Lots of the flocked decoys in my hunting rig are 4 and 5 years old now. I've never had any trouble with the heads since I quit using wood. I started out with wood heads,( I'm primarily a woodcarver), but didn't like the issues with transition in the neck or the counterbalance problem with weight above an otherwise light body, causing me to add more keel weight. Being able to carve heads in more positions became less of a problem with foam. I've had two people over the years send decoys back with head damage, both were dropped from a shelf in the home. The evolution of the foamer decoy has come a long way in the past 8 years, durability of carved foamers depends a lot on the density of the foam. I don't use foam like what is found at tractor supply, it's just too soft for me. A decoy like this one with a wood head would have been a balance nightmare.
Trying to figure all the angles in a wood head to work for this full body pintail would have been very difficult.
Flocking has gone through a similar growth period, both for commercial decoy companies and those of us who make our own decoy. I started flocking my own decoys 4 years ago and although the first hunt was a real eye opener, the flocking was easily rubbed off at the end of the hunt. I had a kit from a decoy company to flock with and the latex based glue didn't work on a foamer decoy. What did work was the decoys, I was hunting over 3 newly flocked goldeneye decoys on the snake river. My hunting buddy was about 75 yards upstream with a typical 3 dozen mixed spread of wigeon, mallard, and goldeneye plastics. We started our hunt at about noon that day and for an hour mallards, wigeons and goldeneye poured into our three decoys, virtually ignoring the 3 dozen spread just upstream. I had hundreds of mallards and goldeneye at point blank range, I swear I had to kill a couple in self defense. I'd never seen anything like that, especially in that location, birds just don't want to be there and decoying was always tough. Since that time we have been on a mission to make flocking more durable and since that time, limits are the rule, not the exceptional day.

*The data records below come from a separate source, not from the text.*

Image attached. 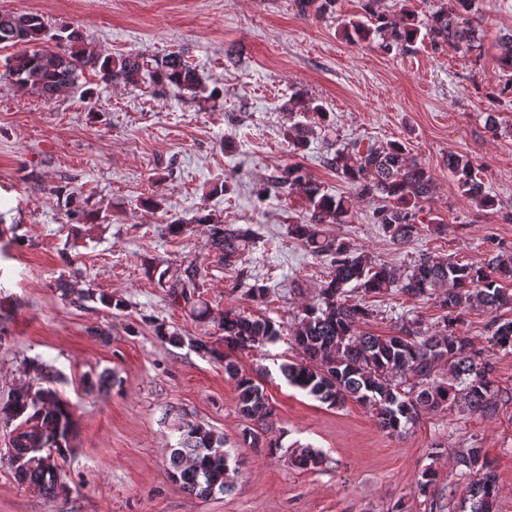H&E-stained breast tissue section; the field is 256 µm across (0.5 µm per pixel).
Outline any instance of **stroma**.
Here are the masks:
<instances>
[{"label":"stroma","mask_w":512,"mask_h":512,"mask_svg":"<svg viewBox=\"0 0 512 512\" xmlns=\"http://www.w3.org/2000/svg\"><path fill=\"white\" fill-rule=\"evenodd\" d=\"M337 14L305 18L293 0H0V13L36 12L54 27L73 24L104 53L161 54L185 49L221 97L181 99L149 85L83 87L52 101L0 80V395L19 382L23 361L52 365L76 420L72 451L62 464L69 493L47 501L18 481L0 428V512H431L417 491L425 470L437 473L443 512H470L472 473L455 463L460 448L478 446L497 478L498 512H512V353H494L501 400L494 415L461 408L423 415L403 437L380 432L370 408L332 409L287 385L279 364L294 358L289 337L238 354L275 408L277 448L241 444L246 425L235 406L223 362L196 351L195 340L219 342L225 310L290 320L315 299L330 261L309 255L288 232L302 220L301 196L263 194L269 176L301 165L329 193L349 186L327 165L341 144L402 142L435 180L425 212L442 232L421 230L396 246L370 216L374 200L356 201L347 223L328 225L376 259L395 266L421 253L481 264L492 241L512 246V94L498 86L496 37L512 30V0H474L484 31L482 51L417 46L382 54L375 43L349 40L341 19L360 15L361 0H339ZM239 61L227 65L224 50ZM302 90L330 114L306 148L289 146L283 106ZM495 113L498 132L486 126ZM470 155L497 199L485 210L462 196L448 174L449 153ZM227 183L228 192L212 194ZM55 186L98 210L92 224L71 223ZM156 198L157 206L140 201ZM255 232L236 268L219 265L198 209ZM189 220L185 234H165L168 217ZM198 266L210 312L195 322L173 303L157 276ZM74 282L62 296L56 283ZM267 284L264 302L248 284ZM122 298L106 308L99 294ZM375 310L367 328L391 333L419 315L436 323L433 302L398 290L366 295ZM178 329L179 344L161 342L155 322ZM114 374L110 390L85 376ZM187 415L224 433L231 453V492L201 499L172 481L178 442L174 417ZM319 450L320 467H293L289 454Z\"/></svg>","instance_id":"1"}]
</instances>
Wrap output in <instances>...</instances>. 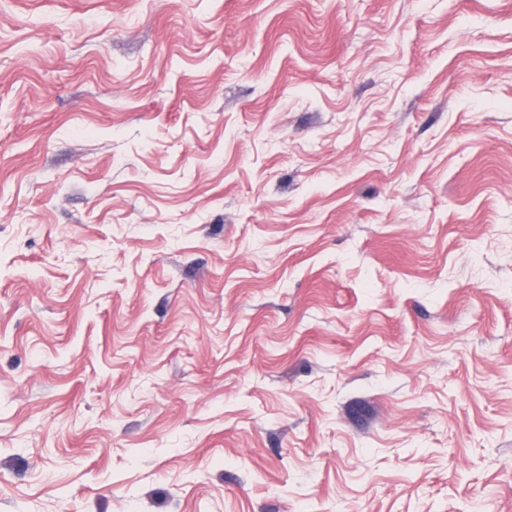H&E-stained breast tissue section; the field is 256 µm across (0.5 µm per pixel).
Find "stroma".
I'll return each mask as SVG.
<instances>
[{"label": "stroma", "instance_id": "35a3bbf8", "mask_svg": "<svg viewBox=\"0 0 512 512\" xmlns=\"http://www.w3.org/2000/svg\"><path fill=\"white\" fill-rule=\"evenodd\" d=\"M0 512H512V0H0Z\"/></svg>", "mask_w": 512, "mask_h": 512}]
</instances>
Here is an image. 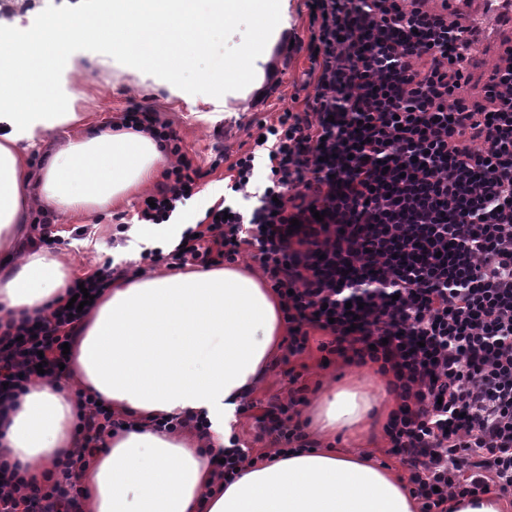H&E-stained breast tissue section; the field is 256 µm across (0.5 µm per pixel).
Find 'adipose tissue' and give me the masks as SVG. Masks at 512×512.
Wrapping results in <instances>:
<instances>
[{
  "mask_svg": "<svg viewBox=\"0 0 512 512\" xmlns=\"http://www.w3.org/2000/svg\"><path fill=\"white\" fill-rule=\"evenodd\" d=\"M281 0H118L110 14L67 8L35 33L0 39V316L34 312L63 296L71 268L28 247L37 223L28 192L62 215L99 214L152 180L161 153L148 135L101 131L92 116L49 93L74 70L76 45L92 58L120 57L148 70L194 67L201 43L243 14L281 12ZM79 136L34 164L38 138L65 127ZM278 300L260 277L234 267L158 272L113 281L74 344L76 391L36 384L0 420V449L30 477L53 472L76 445L77 390L141 418L203 414L218 444L230 436L241 397L265 376L282 346ZM370 404L344 389L324 400L321 431L356 429ZM208 449L177 433L131 431L79 475L85 512H415L403 481L359 452L315 449L247 469L214 496Z\"/></svg>",
  "mask_w": 512,
  "mask_h": 512,
  "instance_id": "1",
  "label": "adipose tissue"
}]
</instances>
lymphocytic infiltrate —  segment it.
Instances as JSON below:
<instances>
[{"label": "lymphocytic infiltrate", "mask_w": 512, "mask_h": 512, "mask_svg": "<svg viewBox=\"0 0 512 512\" xmlns=\"http://www.w3.org/2000/svg\"><path fill=\"white\" fill-rule=\"evenodd\" d=\"M429 2L307 0L306 111L260 124V140L232 162L216 155L224 197L171 251L105 261L67 293L97 297L161 263L208 268L250 253L279 298L287 356L320 331L325 361L386 378L396 401L386 453L406 467L419 512H449L452 500L512 495V37L492 80H474L481 30ZM120 121L168 161L135 221L167 223L204 173L159 112L137 105ZM83 319L62 298L47 316L0 322V410L38 375L65 378L62 346ZM79 398L81 446L46 483L0 460V512H82L77 469L124 420L95 395ZM307 403L296 388L264 407L273 454L314 448ZM270 455L231 436L215 475L232 483Z\"/></svg>", "instance_id": "obj_1"}]
</instances>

As far as durablity I have some three year old goldeneye decoys that still have no rub marks on them or any sign of wear. However I treat them like any other custom wood or cork decoy, I slot bag them and I take care of them. Flocked decoys aren't for everyone, if you want to throw your decoys in the back of the truck a dozen at a time, flocked decoys aren't for you. I know people who could damage an anvil. I take care of all my duck hunting gear, so it's not much of an issue for me to have my decoys stay in great condition. We stumbled onto a flocking process about 10 months ago that is very durable and we have gone through the season with it being tested across the country on over 5000 decoys, some of those decoys were left out the entire season, some picked up daily and we have had less than a dozen reported to us with problems.
here is one of my first flocked goldeneye decoys after it's third year, I didn't wash it, this is how it came out of the bag, of course our water is very clear in Idaho, but we have lots of issues with moss.
I am aware that many brands of flocked decoys fail, we refurbish them all the time. We've had some brands that we could peel the flocking off of them in sheets and others that the flocking has literally fallen off, all of those were flocked with latex based glue. Even commercially flocked decoys are getting better over the past couple years. The process we use is time consuming, up to 10 days for some species from start to finish.
Honestly even if we never figured out how to keep the flocking on after the first day, I'd still use it and reapply it before each hunt, it's that important to me.